SCRANTON, Pa. (CN) – Planet Aid, a nonprofit charity that recycles clothing to raise money for the poor, claims another nonprofit is stealing its collection bins, and that when it caught Helping Hands PA red-handed, and complained, Helping Hands’ executive director told it, “Business is business.”
In its federal complaint, Planet Aid claims that “Helping Hands removed Planet Aid’s bins from at least fourteen (14) sites in Connecticut,” then took the bins “to a gated warehouse complex in New Jersey,” where people scraped off the paint and barcode.
Planet Aid says its employee Ricardo Rivera “observed a Planet Aid bin located inside the warehouse and witnessed two men attempting to scrape the paint and barcode off the bin. Rivera approached the workers who were defacing the bin and told them that the bin belonged to Planet Aid and that they did not have permission to remove the paint.
“The two men acted nervously and promised they would return the bin to Rivera if he did not call the police. Once the bin was back in Planet Aid’s possession, several Planet Aid employees noticed that the bin’s proprietary barcode numbers were removed and a majority of the paint had been scraped off,” according to the complaint.
Planet Aid says its New Jersey operations manager then went to the New Jersey warehouse, accompanied by a police officer, to ask where the bin came from. The manager spoke with an employee of Helping Hands, who admitted taking bins from Planet Aid for Helping Hands.
The employee, “Mike” “refused to identify the senior leadership of Helping Hands, simply stating that Planet Aid would have to deal with him regarding the collection bin issue,” the complaint states.
After this exchange, Planet Aid says, it got a phone call from a towing company that claimed Planet Aid owed it $4,775 for “the removal and transportation of clothing recycling bins from Bridgeport, CT to Elizabeth, NJ.”

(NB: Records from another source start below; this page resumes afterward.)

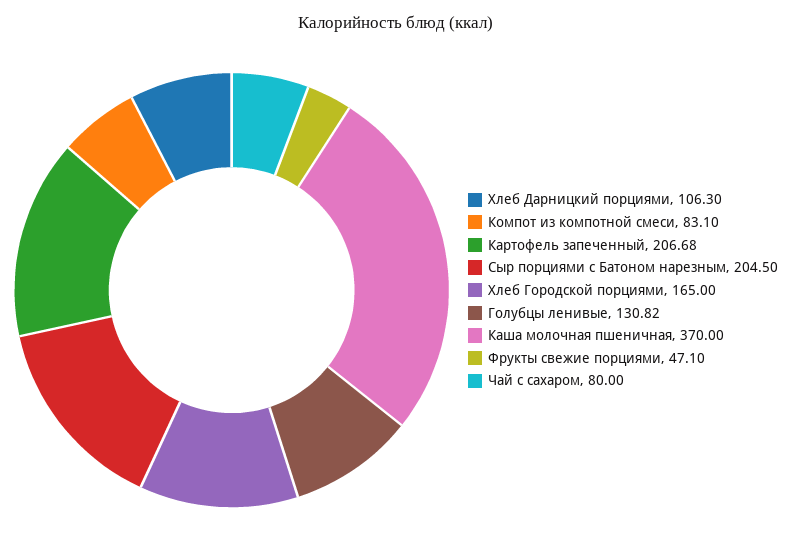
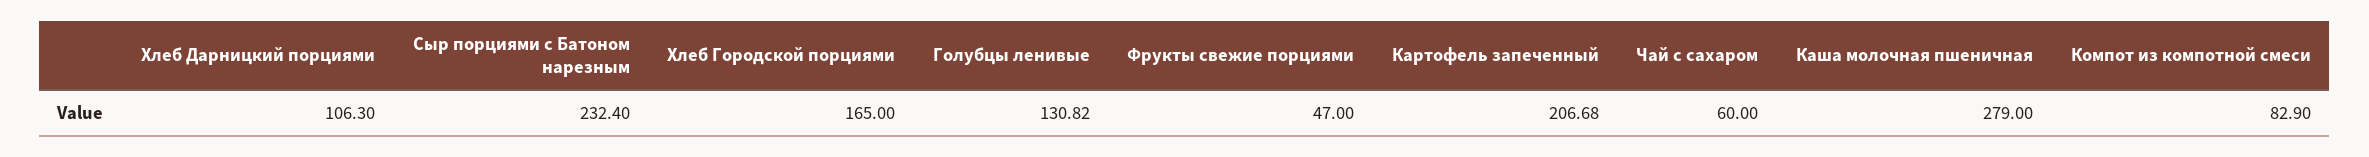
  {
    "Хлеб Дарницкий порциями": 106.3,
-   "Компот из компотной смеси": 83.1,
+   "Компот из компотной смеси": 82.9,
    "Картофель запеченный": 206.68,
-   "Сыр порциями с Батоном нарезным": 204.5,
+   "Сыр порциями с Батоном нарезным": 232.4,
    "Хлеб Городской порциями": 165,
    "Голубцы ленивые": 130.82,
-   "Каша молочная пшеничная": 370,
+   "Каша молочная пшеничная": 279,
-   "Фрукты свежие порциями": 47.1,
+   "Фрукты свежие порциями": 47,
-   "Чай с сахаром": 80
+   "Чай с сахаром": 60
  }

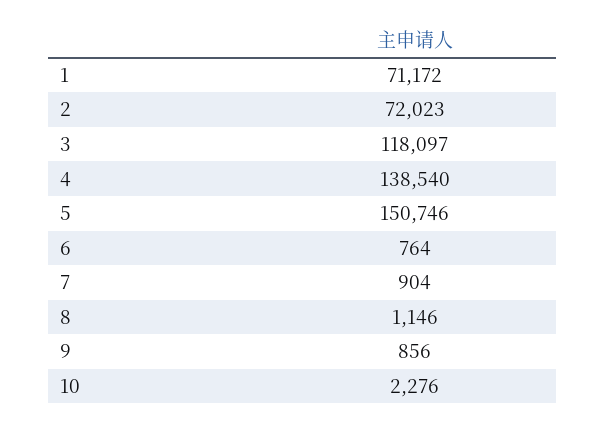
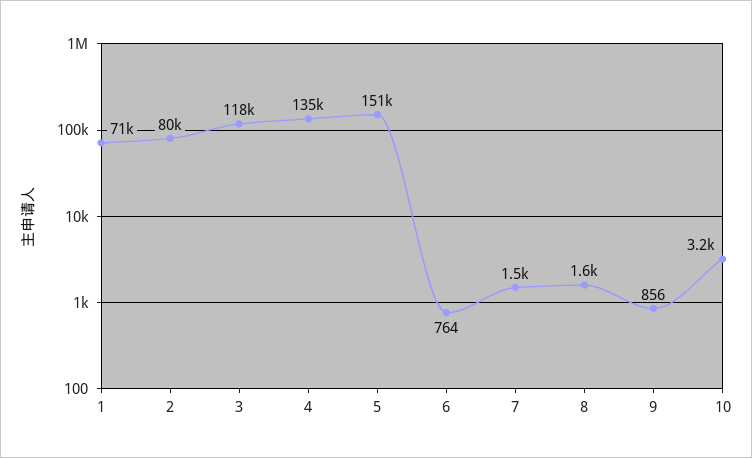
  {
    "1": 71172,
-   "2": 72023,
+   "2": 80000,
    "3": 118097,
-   "4": 138540,
+   "4": 135000,
    "5": 150746,
    "6": 764,
-   "7": 904,
+   "7": 1500,
-   "8": 1146,
+   "8": 1600,
    "9": 856,
-   "10": 2276
+   "10": 3200
  }

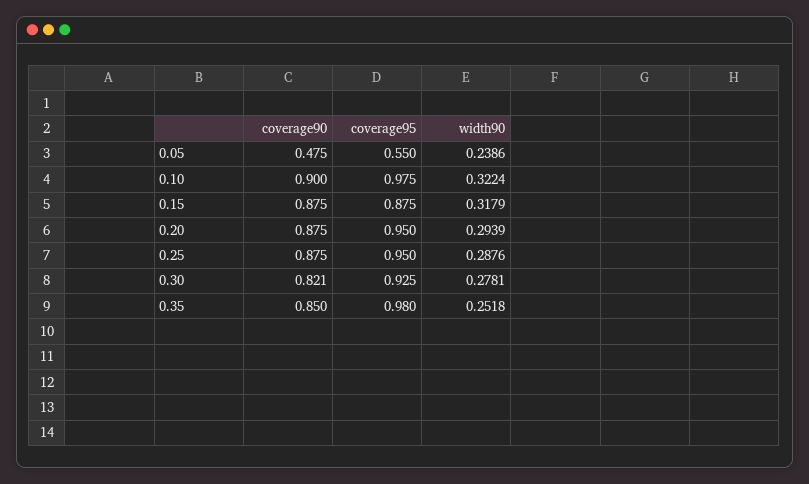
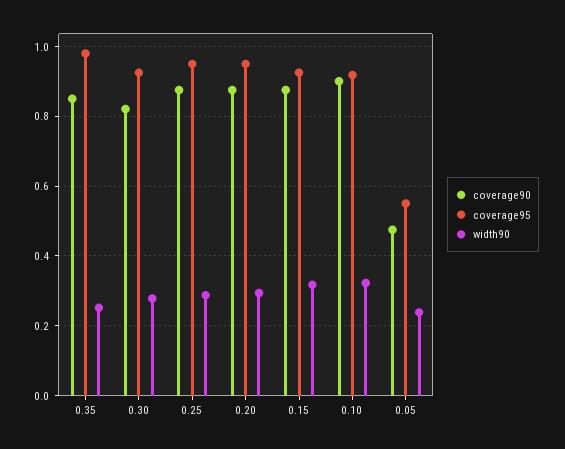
  {
    "coverage90": {
      "0.05": 0.475,
      "0.10": 0.9,
      "0.15": 0.875,
      "0.20": 0.875,
      "0.25": 0.875,
      "0.30": 0.821,
      "0.35": 0.85
    },
    "coverage95": {
      "0.05": 0.55,
-     "0.10": 0.975,
+     "0.10": 0.92,
-     "0.15": 0.875,
+     "0.15": 0.92,
      "0.20": 0.95,
      "0.25": 0.95,
      "0.30": 0.925,
      "0.35": 0.98
    },
    "width90": {
      "0.05": 0.2386,
      "0.10": 0.3224,
      "0.15": 0.3179,
      "0.20": 0.2939,
      "0.25": 0.2876,
      "0.30": 0.2781,
      "0.35": 0.2518
    }
  }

“The address for Precise Moving was the same Elizabeth, NJ address as the warehouse where Rivera witnessed the defacing of the stolen Planet Aid bin,” the complaint states.
It adds: “According to the Offices of the Secretaries of State in New Jersey and Connecticut, Precise Moving does not exist as an entity and did not exist as such at the time it contacted Planet Aid.”
Four days after getting the phone call from Precise Moving, Planet Aid says, it “received a call from an individual named Xavier McCombs, Jr. (‘McCombs’), who identified himself as the executive director of Helping Hands.”
McCombs said “that he hired Precise Moving to remove the Planet Aid bins only after first contacting Planet Aid,” but Planet said says it never got a call or a message about such a thing.
Planet Aid told McCombs “that Helping Hands had no right or authority to remove Planet Aid’s bins, to which McCombs stated, ‘Business is business’ and the conversation ended,” according to the complaint.
A week later, “Planet Aid received a letter from McCombs written on Helping Hands’ stationary. The letter stated that Precise Moving had 14 Planet Aid bins in its possession and demanded payment for the return of the bins. The letter further stated that if Planet Aid did not pay within five (5) business days, Precise Moving would dispose of Planet Aid’s property,” the complaint states.
Planet Aid says that neither Helping Hands nor Precise Moving responded to a cease-and-desist letter, and it says that “at the same time Helping Hands was improperly removing Planet Aid’s bins in Connecticut, Helping Hands was engaging in similarly deceitful conduct in California. …
“To Planet Aid’s knowledge, Helping Hands has perpetrated this fraud upon at least five (5) Planet Aid collection sites in California.”
Planet Aid says it operates its nonprofit business by placing its collection bins “at various locations throughout the United States in which members of the public can leave used clothing and other items. Planet Aid then recycles the clothing to help fund projects addressing health, education, food production and income generation in Third World countries.
Planet Aid demands an injunction and damages for theft, trespass, interference, conversion, and unfair trade. It is represented by Charles Thomas with Thomas, Long, Niesen & Kennard of Harrisburg.